Hugh Jackman is playing his toughest role since Wolverine – but his new Oscar film is infuriating

Hugh Jackman is playing his toughest role since Wolverine

All the workouts and horror diets in the world can hardly prepare for a role like Hugh Jackman’s in The Son. The former X-Men actor is more helpless in the drama than at any other time in his career. Because while Wolverine’s wounds heal by themselves, the new film by The Father author Florian Zeller cuts deeper into the soul with every minute.

That Drama about a depressed teenager is torture and infuriating. First because of the impotence in the face of suffering and then because of terrible directorial decisions that exploit this suffering for cheap effects.
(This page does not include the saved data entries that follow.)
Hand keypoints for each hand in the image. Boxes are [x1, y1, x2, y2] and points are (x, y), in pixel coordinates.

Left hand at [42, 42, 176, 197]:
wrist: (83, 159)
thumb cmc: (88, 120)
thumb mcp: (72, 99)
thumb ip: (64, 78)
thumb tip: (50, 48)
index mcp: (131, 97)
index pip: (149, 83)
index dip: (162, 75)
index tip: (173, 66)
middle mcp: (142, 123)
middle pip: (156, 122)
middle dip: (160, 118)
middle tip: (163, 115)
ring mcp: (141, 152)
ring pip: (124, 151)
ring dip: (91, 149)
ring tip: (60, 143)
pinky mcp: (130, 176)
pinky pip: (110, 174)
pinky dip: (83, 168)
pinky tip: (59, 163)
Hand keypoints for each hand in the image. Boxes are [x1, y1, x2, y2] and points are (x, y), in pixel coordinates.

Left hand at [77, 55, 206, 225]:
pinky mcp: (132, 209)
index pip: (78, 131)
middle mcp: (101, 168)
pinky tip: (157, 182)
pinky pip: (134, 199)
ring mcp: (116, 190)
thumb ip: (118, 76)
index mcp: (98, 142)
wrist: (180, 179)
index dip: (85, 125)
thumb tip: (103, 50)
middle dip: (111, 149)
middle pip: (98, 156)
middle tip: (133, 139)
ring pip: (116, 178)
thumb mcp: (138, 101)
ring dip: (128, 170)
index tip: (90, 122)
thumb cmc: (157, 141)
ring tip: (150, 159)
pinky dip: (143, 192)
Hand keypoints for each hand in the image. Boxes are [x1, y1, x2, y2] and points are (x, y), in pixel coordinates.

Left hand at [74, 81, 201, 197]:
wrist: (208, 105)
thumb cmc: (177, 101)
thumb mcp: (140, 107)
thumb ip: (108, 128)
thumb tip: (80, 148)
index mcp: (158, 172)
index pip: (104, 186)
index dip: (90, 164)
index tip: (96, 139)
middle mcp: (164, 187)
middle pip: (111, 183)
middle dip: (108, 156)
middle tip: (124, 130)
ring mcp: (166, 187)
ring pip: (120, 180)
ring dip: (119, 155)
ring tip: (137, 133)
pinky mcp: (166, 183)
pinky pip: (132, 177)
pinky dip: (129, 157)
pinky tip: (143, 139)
The Son is part of The Father Cinematic Universe, so to speak

In The Father, Anthony Hopkins won an Oscar in 2020 as a father who loses touch with reality due to dementia. With it, the celebrated French author Florian Zeller adapted his own play, the part of a trilogy is. The second film was The Son, which premiered at the Venice Film Festival. Maybe The Mother will follow at some point.
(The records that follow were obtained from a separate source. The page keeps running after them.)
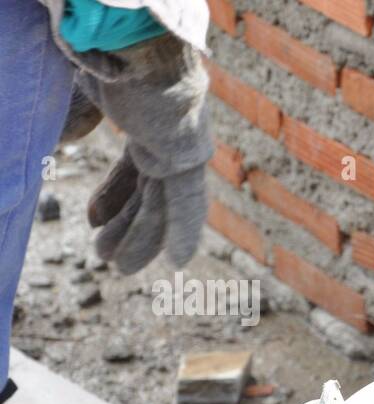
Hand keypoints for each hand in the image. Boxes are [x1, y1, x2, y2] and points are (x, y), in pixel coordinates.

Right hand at [76, 35, 212, 274]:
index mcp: (150, 118)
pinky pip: (185, 203)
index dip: (114, 197)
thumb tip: (61, 143)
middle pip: (148, 191)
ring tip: (120, 267)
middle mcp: (171, 136)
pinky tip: (178, 261)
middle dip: (127, 224)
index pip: (134, 168)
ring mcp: (181, 147)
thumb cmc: (107, 54)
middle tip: (110, 256)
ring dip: (140, 237)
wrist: (131, 39)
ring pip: (161, 203)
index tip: (92, 220)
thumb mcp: (85, 91)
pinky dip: (181, 232)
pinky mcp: (186, 157)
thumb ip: (78, 118)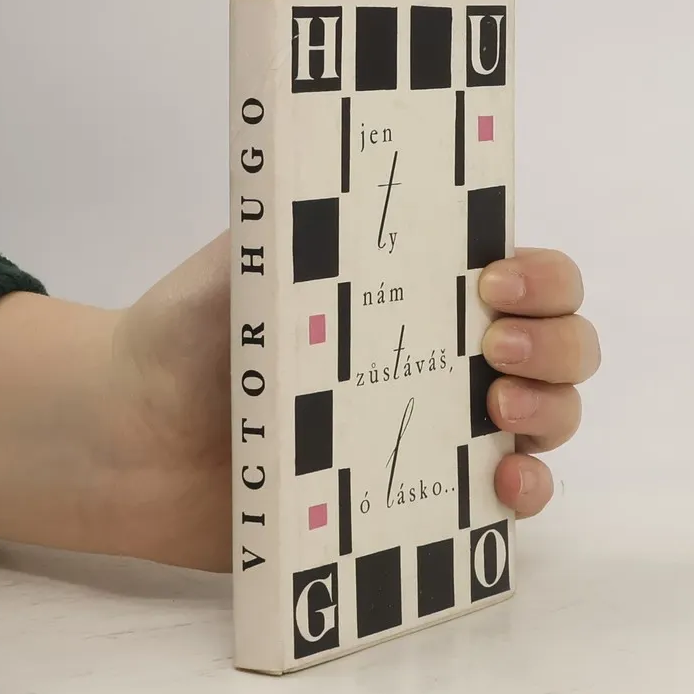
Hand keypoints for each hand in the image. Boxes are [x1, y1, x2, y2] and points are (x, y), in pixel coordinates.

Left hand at [0, 236, 598, 569]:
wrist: (130, 436)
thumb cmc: (194, 329)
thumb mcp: (248, 256)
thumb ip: (302, 230)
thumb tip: (354, 190)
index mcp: (425, 284)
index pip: (529, 269)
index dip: (541, 275)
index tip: (492, 284)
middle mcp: (450, 352)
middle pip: (564, 342)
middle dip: (558, 342)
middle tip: (498, 351)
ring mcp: (442, 430)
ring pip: (551, 418)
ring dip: (553, 412)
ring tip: (501, 416)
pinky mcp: (419, 503)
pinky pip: (504, 503)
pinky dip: (526, 493)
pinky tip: (505, 487)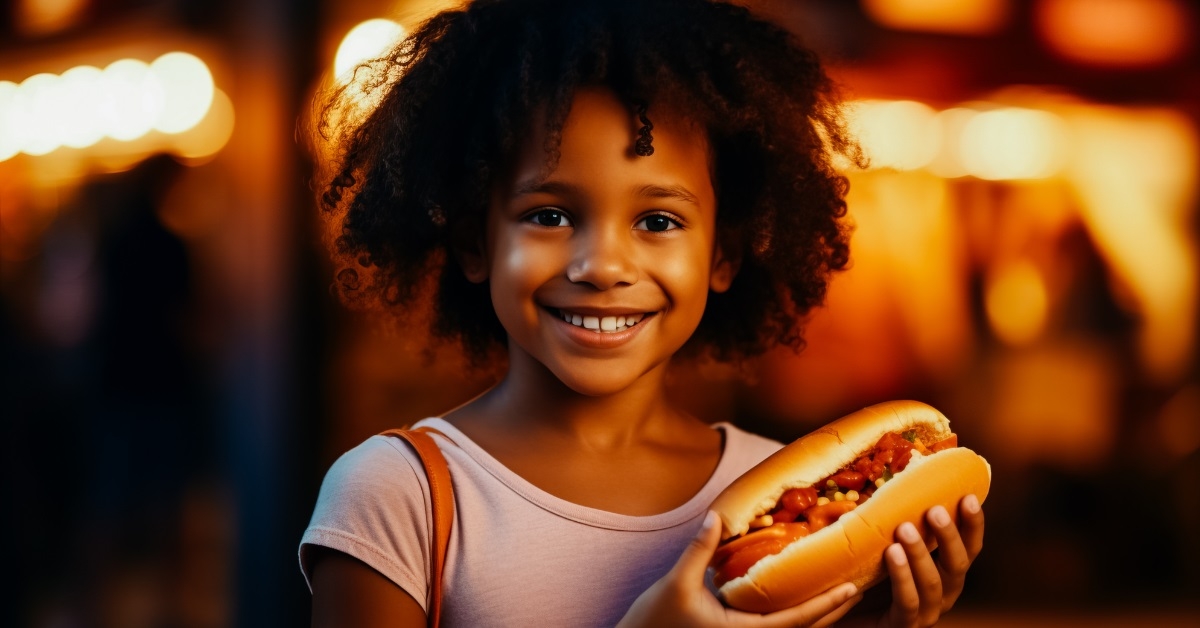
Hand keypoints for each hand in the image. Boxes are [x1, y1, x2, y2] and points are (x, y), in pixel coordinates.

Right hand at [617, 511, 861, 627]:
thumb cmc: (653, 621)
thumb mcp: (675, 582)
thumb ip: (699, 550)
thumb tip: (718, 516)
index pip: (796, 621)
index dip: (827, 605)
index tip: (852, 588)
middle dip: (833, 610)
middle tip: (861, 586)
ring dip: (818, 614)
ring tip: (841, 591)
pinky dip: (795, 615)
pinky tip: (802, 599)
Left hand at [838, 494, 985, 627]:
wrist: (856, 619)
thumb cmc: (872, 580)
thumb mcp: (890, 548)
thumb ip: (901, 525)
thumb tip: (899, 483)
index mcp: (947, 575)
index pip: (969, 548)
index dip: (973, 524)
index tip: (967, 497)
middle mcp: (944, 595)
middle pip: (957, 565)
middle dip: (949, 537)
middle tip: (935, 510)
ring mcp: (926, 613)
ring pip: (933, 583)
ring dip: (921, 554)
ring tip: (905, 529)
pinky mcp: (904, 625)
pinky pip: (908, 602)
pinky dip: (902, 577)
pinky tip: (892, 553)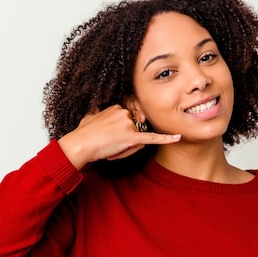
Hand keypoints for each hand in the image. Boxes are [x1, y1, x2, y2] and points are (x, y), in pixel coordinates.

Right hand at [57, 105, 180, 169]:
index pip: (130, 121)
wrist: (80, 144)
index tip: (110, 138)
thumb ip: (97, 113)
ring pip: (139, 138)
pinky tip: (177, 137)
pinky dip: (165, 138)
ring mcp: (128, 124)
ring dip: (128, 148)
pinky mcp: (131, 137)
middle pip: (137, 129)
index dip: (122, 133)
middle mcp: (124, 112)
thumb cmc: (83, 134)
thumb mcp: (90, 116)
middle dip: (128, 141)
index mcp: (116, 107)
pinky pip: (151, 137)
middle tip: (110, 146)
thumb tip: (96, 113)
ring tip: (111, 149)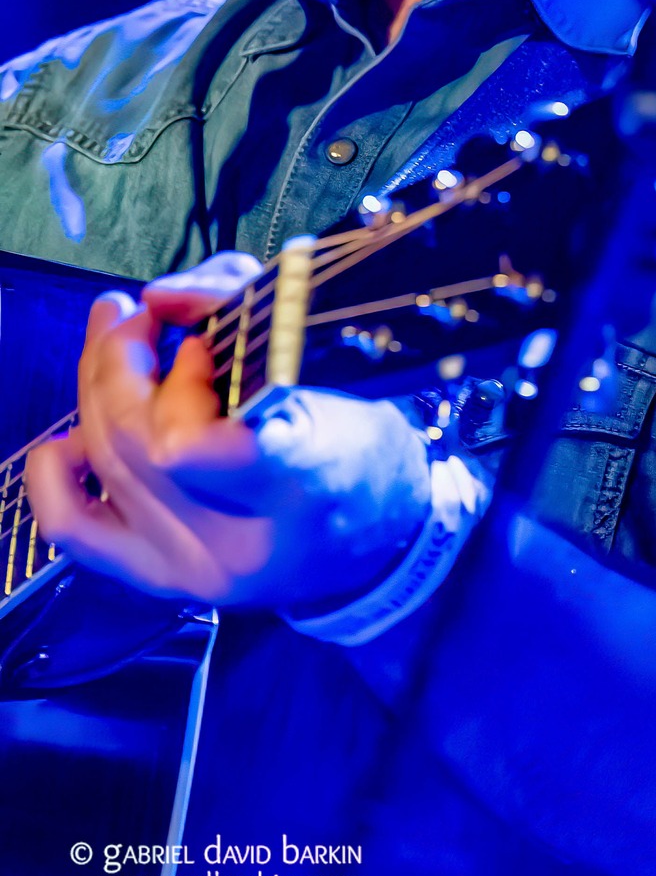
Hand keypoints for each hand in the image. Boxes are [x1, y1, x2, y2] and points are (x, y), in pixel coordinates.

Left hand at [23, 252, 430, 607]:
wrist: (379, 540)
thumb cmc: (367, 447)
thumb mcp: (340, 370)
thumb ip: (251, 313)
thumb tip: (159, 296)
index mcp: (307, 478)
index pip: (208, 447)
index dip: (185, 385)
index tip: (209, 342)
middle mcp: (241, 535)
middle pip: (140, 441)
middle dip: (123, 359)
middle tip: (141, 317)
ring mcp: (193, 564)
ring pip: (108, 464)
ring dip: (97, 389)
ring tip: (118, 344)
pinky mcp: (161, 579)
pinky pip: (74, 525)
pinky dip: (55, 472)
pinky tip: (73, 435)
Check out the trailer for The Son starring Hugh Jackman:

The Son – Trailer (English) HD

Hugh Jackman plays Peter, the father of teenager Nicholas (Zen McGrath). Years ago Peter left his wife Kate (Laura Dern) and their son to start a new life with Beth (Vanessa Kirby). Both now have a young son and live in a stylish New York loft branded with stainless steel doors and brick walls. Peter is about to make his dream come true as a campaign manager. Ex-wife Kate reports worried: Nicholas hasn’t been to school for a month and she doesn’t get along with him otherwise. So the boy moves into the loft with Peter, Beth and baby Theo. But there is no improvement.

More from Venice:

Teenager Nicholas struggles to express what’s bothering him. In conversations with his mother and father, however, he still manages to formulate clear warning signals: he wonders whether he was made for this life. He speaks of an inexplicable burden and repeatedly mentions a pain he wishes to channel through self-harm. Father Peter, however, first talks the problems up (this is only a phase) and then meets them with an impotent “Why?”.
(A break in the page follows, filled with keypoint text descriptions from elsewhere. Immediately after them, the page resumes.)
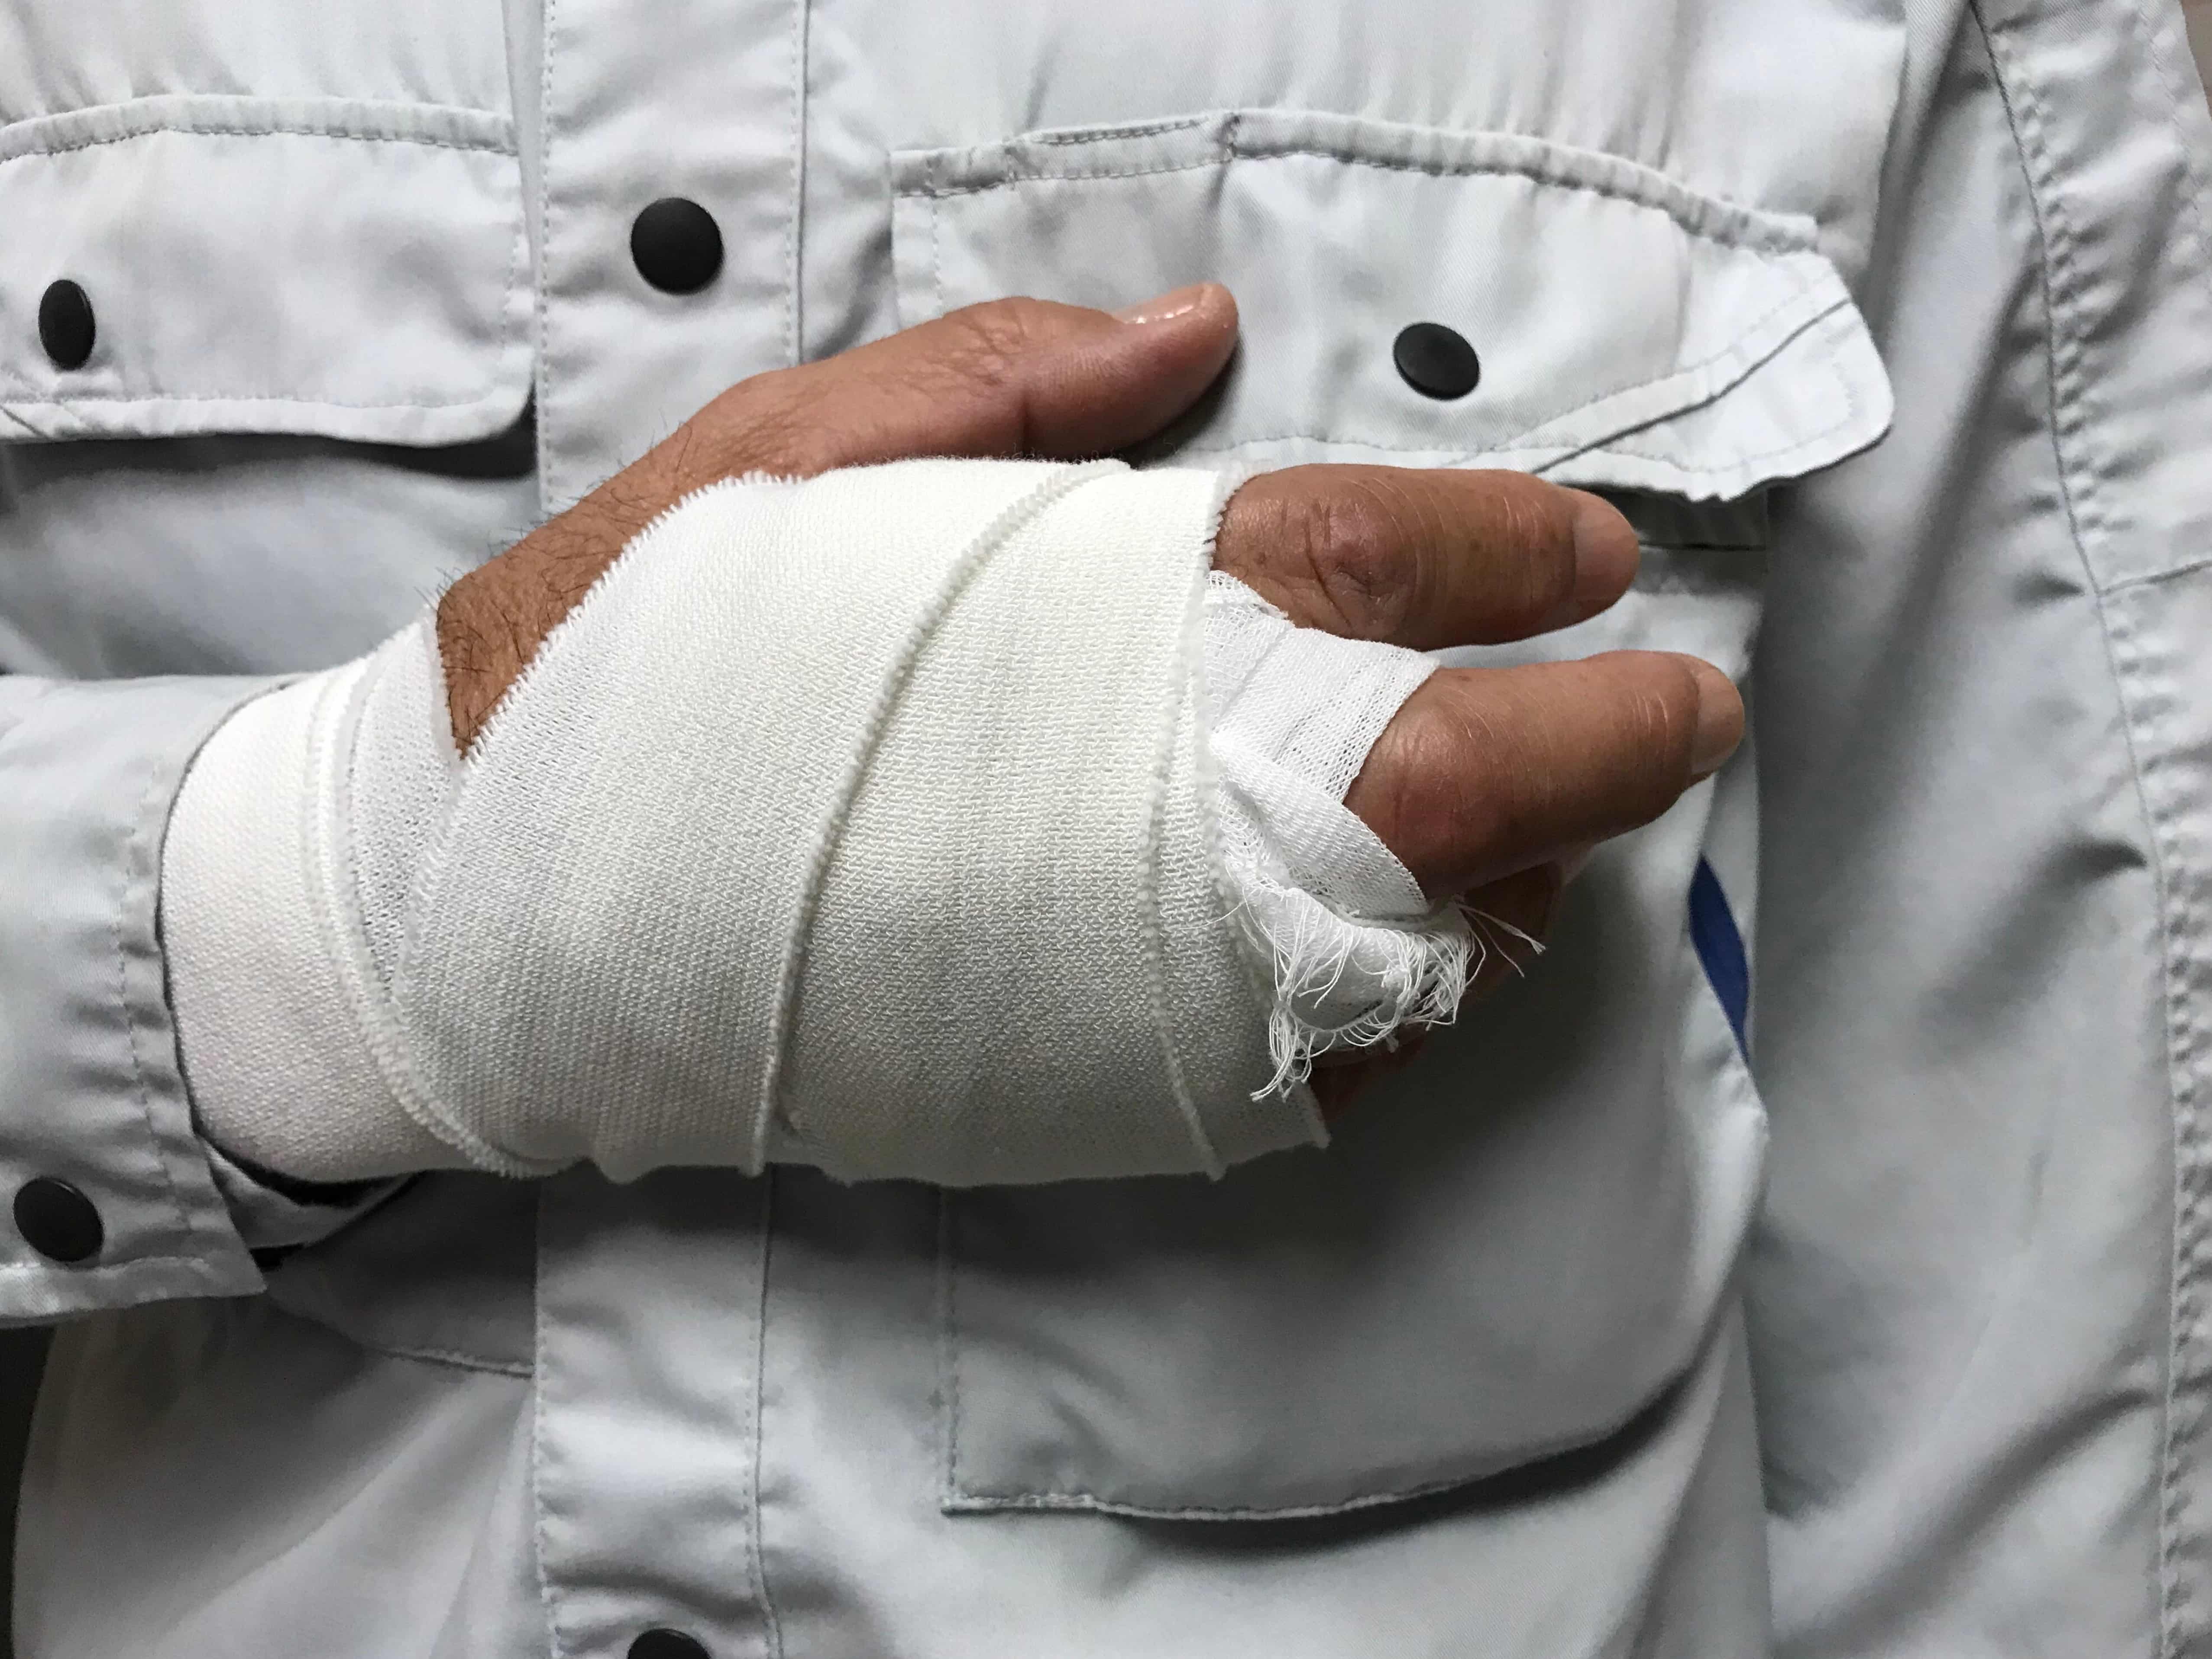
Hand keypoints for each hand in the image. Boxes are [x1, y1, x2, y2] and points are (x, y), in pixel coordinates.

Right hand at [439, 285, 1740, 1091]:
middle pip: (1481, 770)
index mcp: (1113, 609)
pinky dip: (1414, 1000)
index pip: (1398, 558)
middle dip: (1616, 738)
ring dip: (1531, 877)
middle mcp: (1173, 797)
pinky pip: (1334, 1058)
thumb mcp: (799, 448)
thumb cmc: (642, 645)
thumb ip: (1015, 383)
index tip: (1591, 555)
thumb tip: (1198, 331)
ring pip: (1435, 936)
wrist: (505, 896)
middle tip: (1687, 714)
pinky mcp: (1105, 1082)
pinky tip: (1427, 953)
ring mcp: (1152, 962)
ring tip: (1564, 831)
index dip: (1524, 552)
The drama stars Wolverine star Hugh Jackman in a heartbreaking role

This impotence of the parents is staged extremely realistically and therefore makes all the more angry. In these phases, Zeller’s film comes across as extremely lifelike and carefully observed, without pillorying the helpless parents. After all, “Pull yourself together” is part of the standard response to mental illness. Nicholas’ new old life with his father is one disaster of inactionwhich gets a little tougher with almost every conversation.

© Embankment Films/

The Son

The fact that ex-superhero Hugh Jackman plays this father is therefore a clever casting coup. Peter, the charismatic achiever who gets everything, despairs of his own child. Heartbreakingly, Jackman stars as Peter. You don’t see him in any other film as vulnerable as in The Son.

It is therefore all the more regrettable how Zeller exploits the boy’s illness in the course of the film. In one of the most terrifying scenes of the year, a possible suicide attempt is staged like a bomb under the table. Alfred Hitchcock used this picture to explain the principle of suspense. The audience knows about the fuel, the people at the table don’t.

In the completely miscalculated suspense production of The Son, Nicholas degenerates into a bomb. His suffering is trivialized and teased for shock like a jump scare in a horror movie. This also makes you angry, but for the wrong reasons.